Dupuytren Hastalığı Tedavisi Nedir
Ortopedi veya El Cerrahisi uzmanı muayenesi sonrası röntgen grafileri istenecektir. Burada hedeflenen eklemlerde kireçlenme-aşınma olup olmadığının tespitidir. MR, kemik sintigrafisi veya BT (bilgisayarlı tomografi) tetkiklerine ise genellikle gerek yoktur. Hastalığın evresi uygulanacak cerrahi yöntemin seçiminde büyük önem taşımaktadır. Sizin koşullarınız da yöntemin seçiminde çok önemlidir. Sağ veya sol elin etkilenmesi, işiniz ve beklentileriniz göz önüne alınacaktır. Cerrahi yöntemlerin büyük çoğunluğunda günübirlik veya hastanede bir gece yatış yeterli olacaktır. Anesteziyoloji uzmanı ile görüşmenizde özel koşullarınızdan bahsetmeniz (kronik hastalıklar, devamlı kullanılan ilaçlar vb) önemlidir. Dupuytren ile ilgili cerrahilerin büyük kısmı bölgesel anestezi altında uygulanabilir. Cerrahi sonrası erken dönemde (ilk 3 ila 5 gün) soğuk uygulama ve elin kalp seviyesinin üzerinde tutulması ağrı ve zonklamayı azaltacaktır. Cerrahi sonrası çoğunlukla el bileği eklemini içine alan bir alçı veya atel uygulanacaktır. Alçı veya atelin süresi uygulanan cerrahi yönteme göre 3 hafta ile 3 ay arasında değişebilmektedir. Bu süre sırasında FİZİK TEDAVİ VE REHABİLİTASYON UYGULAMASINA GEÇİLİR. AMAÇ EL, EL BİLEĞİ VE KOLUN GÜÇ KAZANIMINI SAĞLAMAK VE KAZANILAN HAREKET SINIRINDA GÖZLENECEK KAYBI EN AZA İNDİRGEMEKTİR. Gene süreç, uygulanan cerrahi yöntem ve elinizin durumuna göre değişkenlik gösterir.
OLASI TERSLİKLER
1-Genel: Cerrahi yara bölgesinde kan birikmesi (hematom), enfeksiyon (iltihap) oluşumu, uygulanan atele bağlı sıkma ve basınç hissi, cerrahi bölgesinde doku yapışıklığı nedeni ile parmak hareketlerinde kısıtlılık akla ilk gelen tersliklerdir.

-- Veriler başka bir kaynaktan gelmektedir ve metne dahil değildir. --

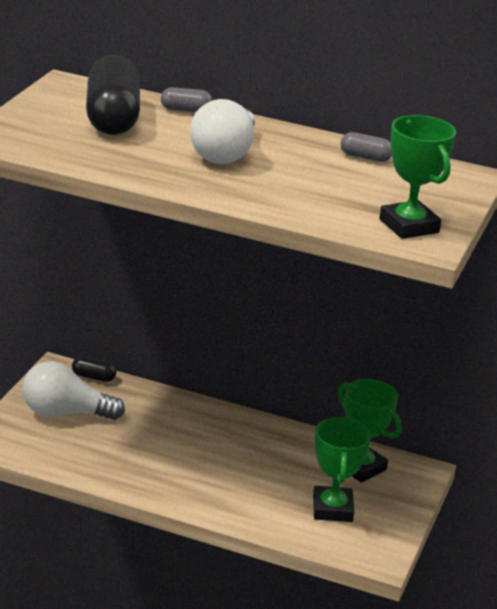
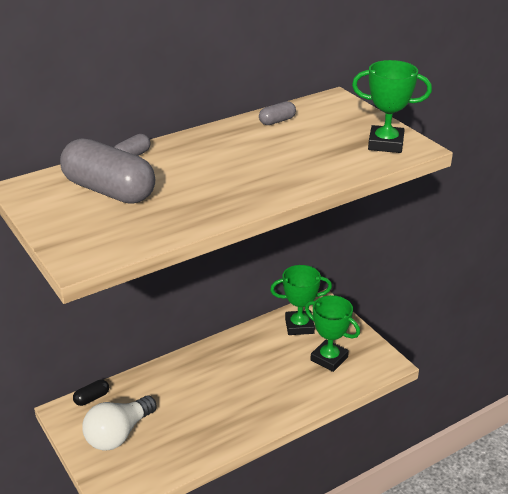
camera: 50 degrees left, 5 degrees up
(112, 118) = (109, 191): black capsule -> grey capsule
(224, 153) = (218, 167): white light bulb -> none

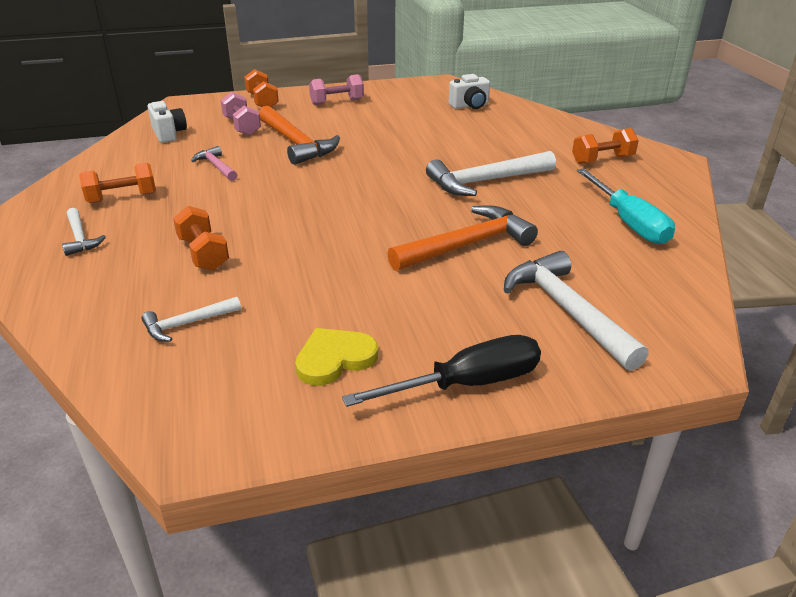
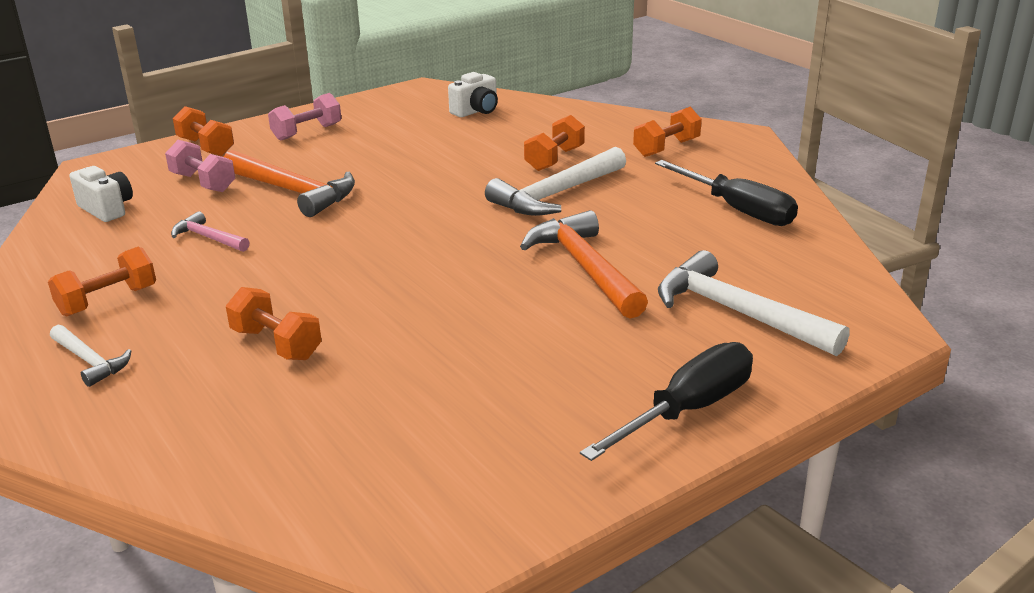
camera: 20 degrees left, 5 degrees down
(187, 324) = (322, 427): white hammer -> none
(334, 359) = (527, 421): yellow heart -> none
(467, 245) = (585, 268): orange hammer -> orange hammer turned 60 degrees counterclockwise
(504, 153) = (554, 159): none -> orange dumbbell
(628, 222) = (737, 210): turquoise screwdriver -> black screwdriver

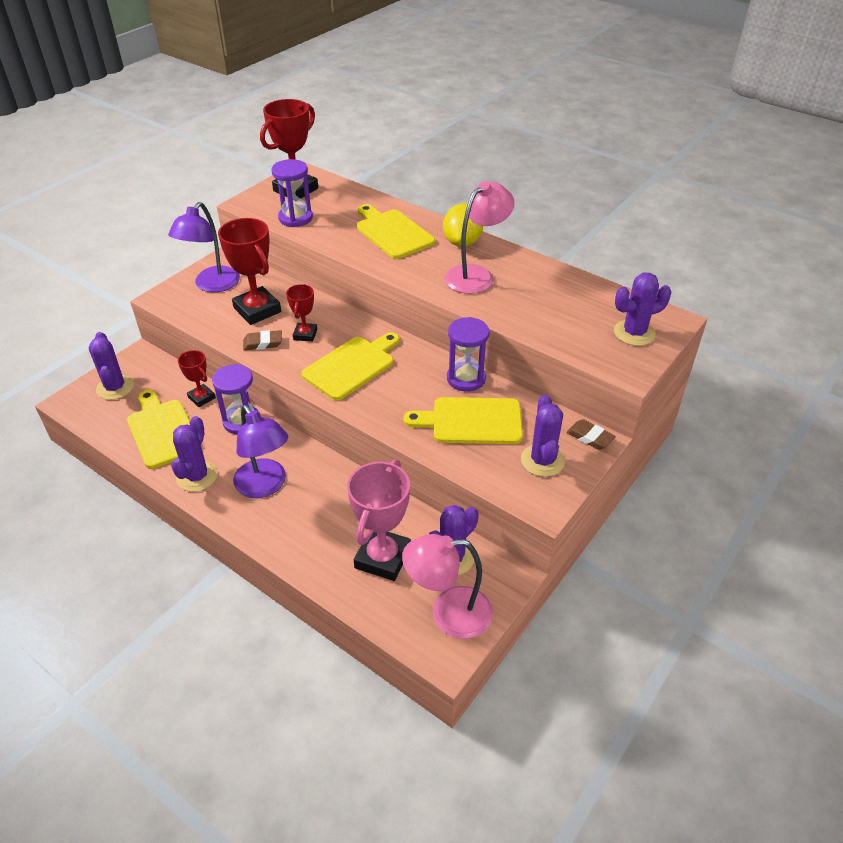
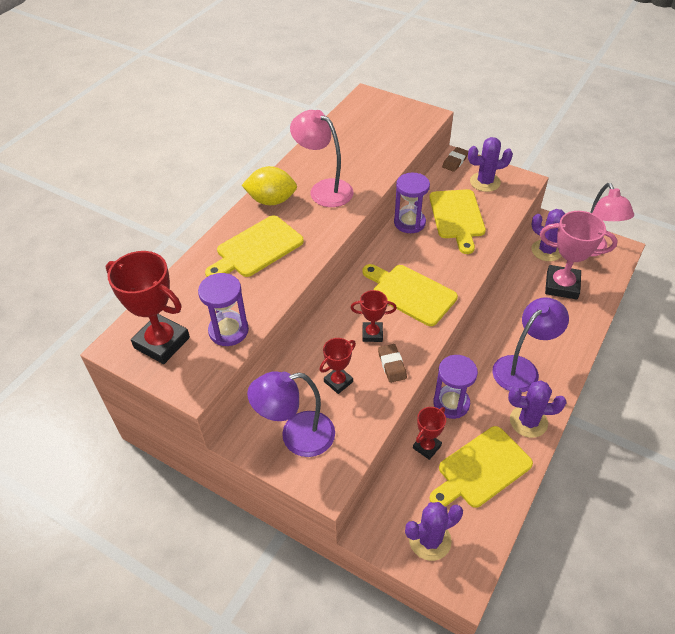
camera: 95 degrees left, 5 degrees up
(212, 285) = (296, 436): purple lamp -> purple lamp turned 150 degrees clockwise
(257, 310) = (338, 382): red trophy -> red trophy, size x0.55
(634, 333) = (386, 112): purple cactus -> none

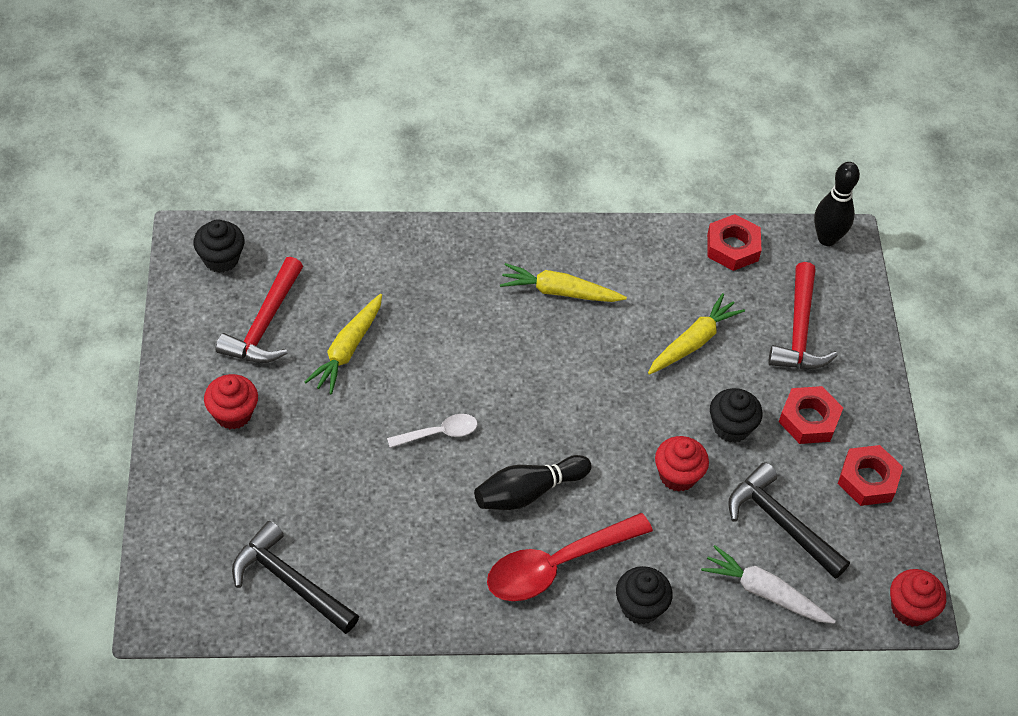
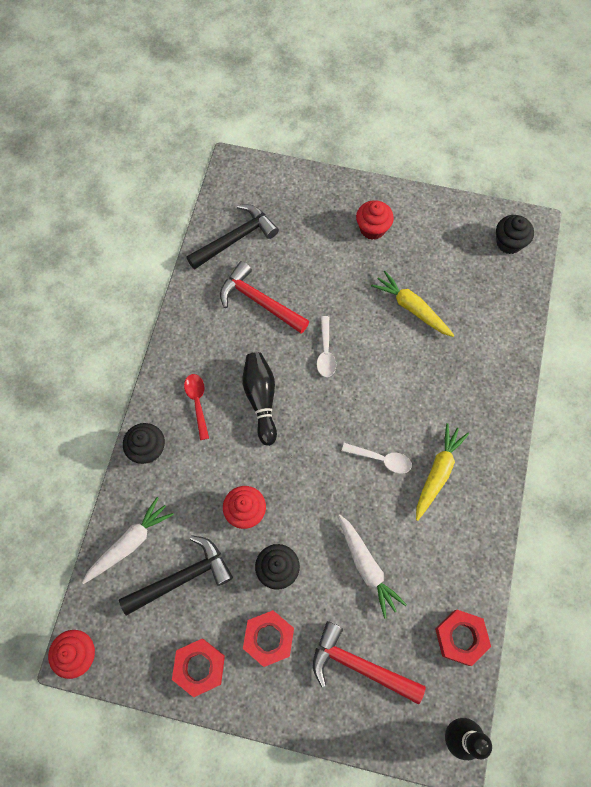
camera: 110 degrees right, 15 degrees up
(265, 324) = (445, 260): red hammer -> red hammer (259, 302)
(557, 565) = (197, 402): red spoon -> red spoon, size x0.53
(563, 349) = (381, 459): none -> white spoon
(693, 342) = (366, 566): yellow carrot -> white carrot

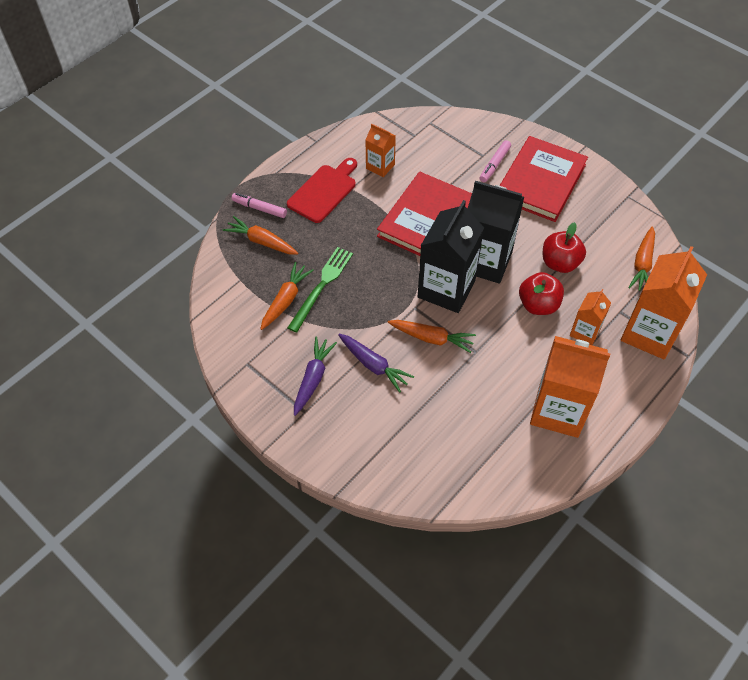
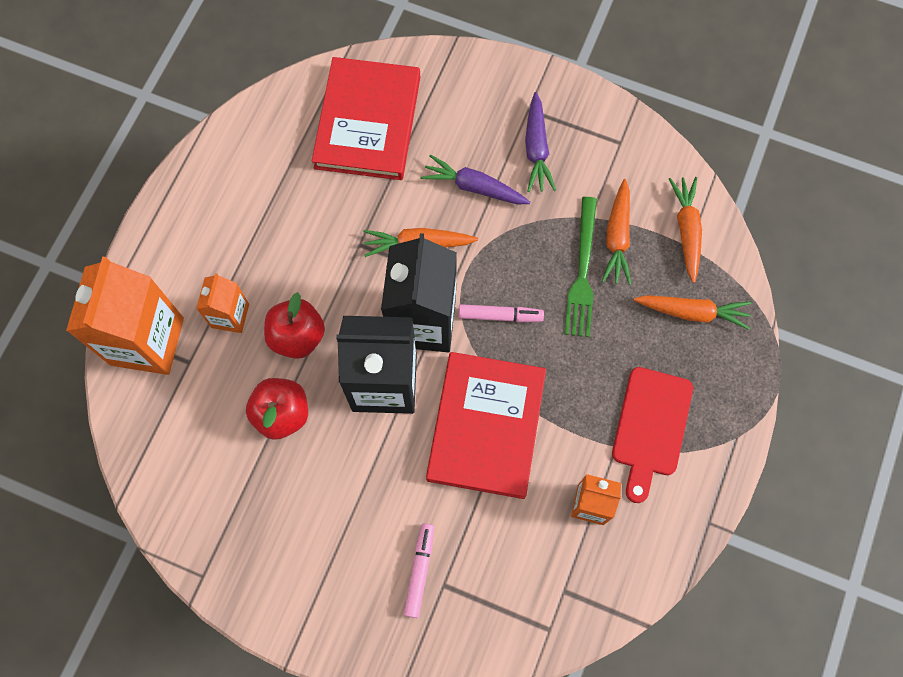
camera: 160 degrees right, 15 degrees up
(259, 208) = (724, 365): pink marker -> pink marker (500, 316)
(540, 182) = (340, 559): red book -> red book (367, 122)
(558, 410) = (244, 201): orange carton -> none
(642, 264) = (167, 451): orange carrot -> orange carrot (686, 230)

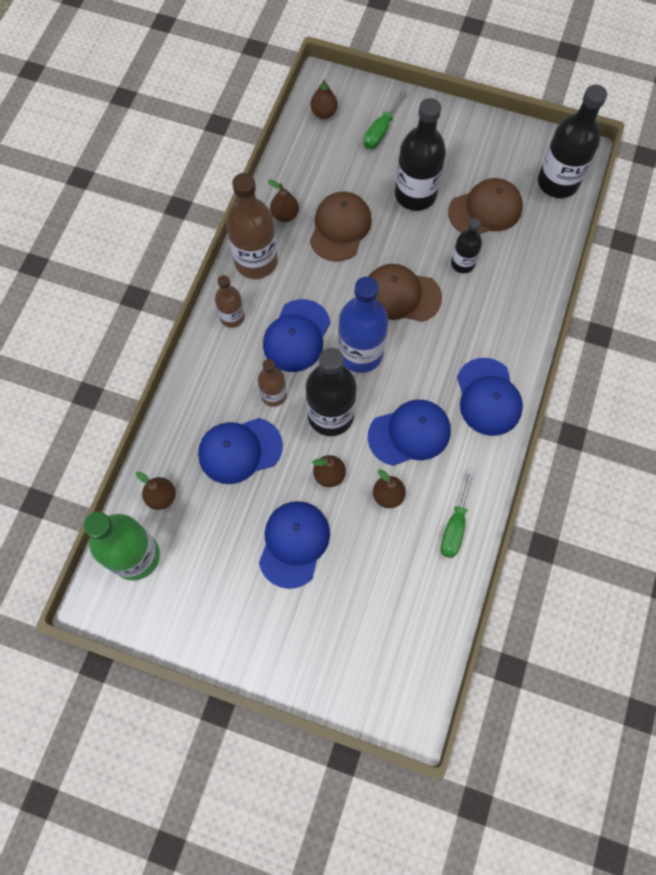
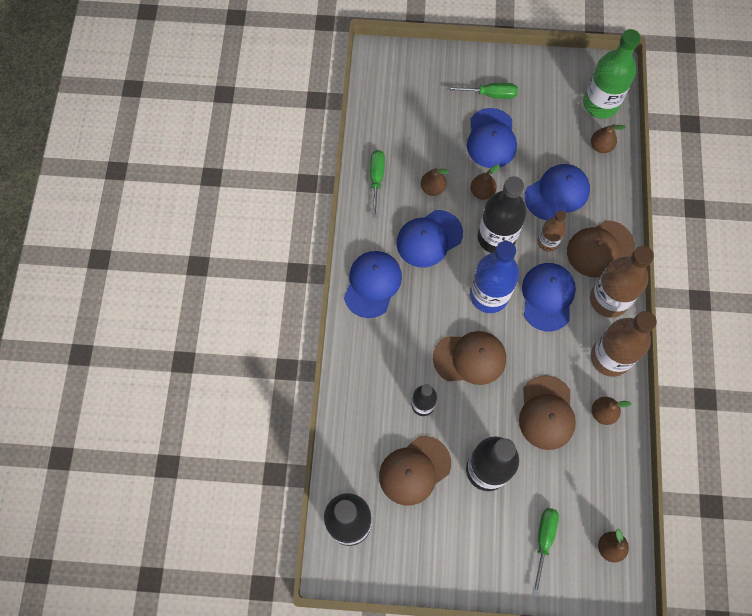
camera: 165 degrees right, 0 degrees up
(218, 373) = (599, 249): none -> brown cap
(232, 317) = (608, 299): brown bottle -> brown bottle, size x1.79
(274, 610) = (490, 94): none -> green screwdriver
(488, 397) = (372, 284): blue cap -> blue cap turned 45 degrees clockwise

2-Dupuytren’e özel: En önemli terslik cerrahi sonrası hastalığın tekrarlaması veya hızlanmasıdır. Bu olasılık özellikle terleme ve nasır oluşumuna yatkın ellerde oldukça yüksektir.
3-Dupuytren’e özel: RSD adı verilen; kronik ağrı ve hareket kaybı ile seyreden bir durum, özellikle dupuytren cerrahisi sonrası sıklıkla gözlenmektedir.
4-Dupuytren’e özel: Bir diğer önemli terslik, cerrahi uygulanan bölgede bulunan çok ince sinirlerin yaralanmasıdır. Ameliyatın büyütme (özel gözlük)altında yapılması önemlidir. Sinirin yaralanması durumunda uzun ve sıkıntılı bir süreç başlar (resim 12).
5-Beklenen sonuçların geç veya hiç alınamaması akla gelen diğer bir tersliktir.
6-Dupuytren tedavisinin zahmetli ve aylar sürecek uzun bir dönem olduğu unutulmamalıdır. Bazen hastalığın ilerleyişinin yavaşlamaması nedeni ile ikinci bir cerrahi girişimin gerekliliği ortaya çıkabilir.
“Sayfa içeriği sadece bilgilendirme amaçlıdır, tanı ve tedavi için mutlaka doktorunuza başvurunuz.”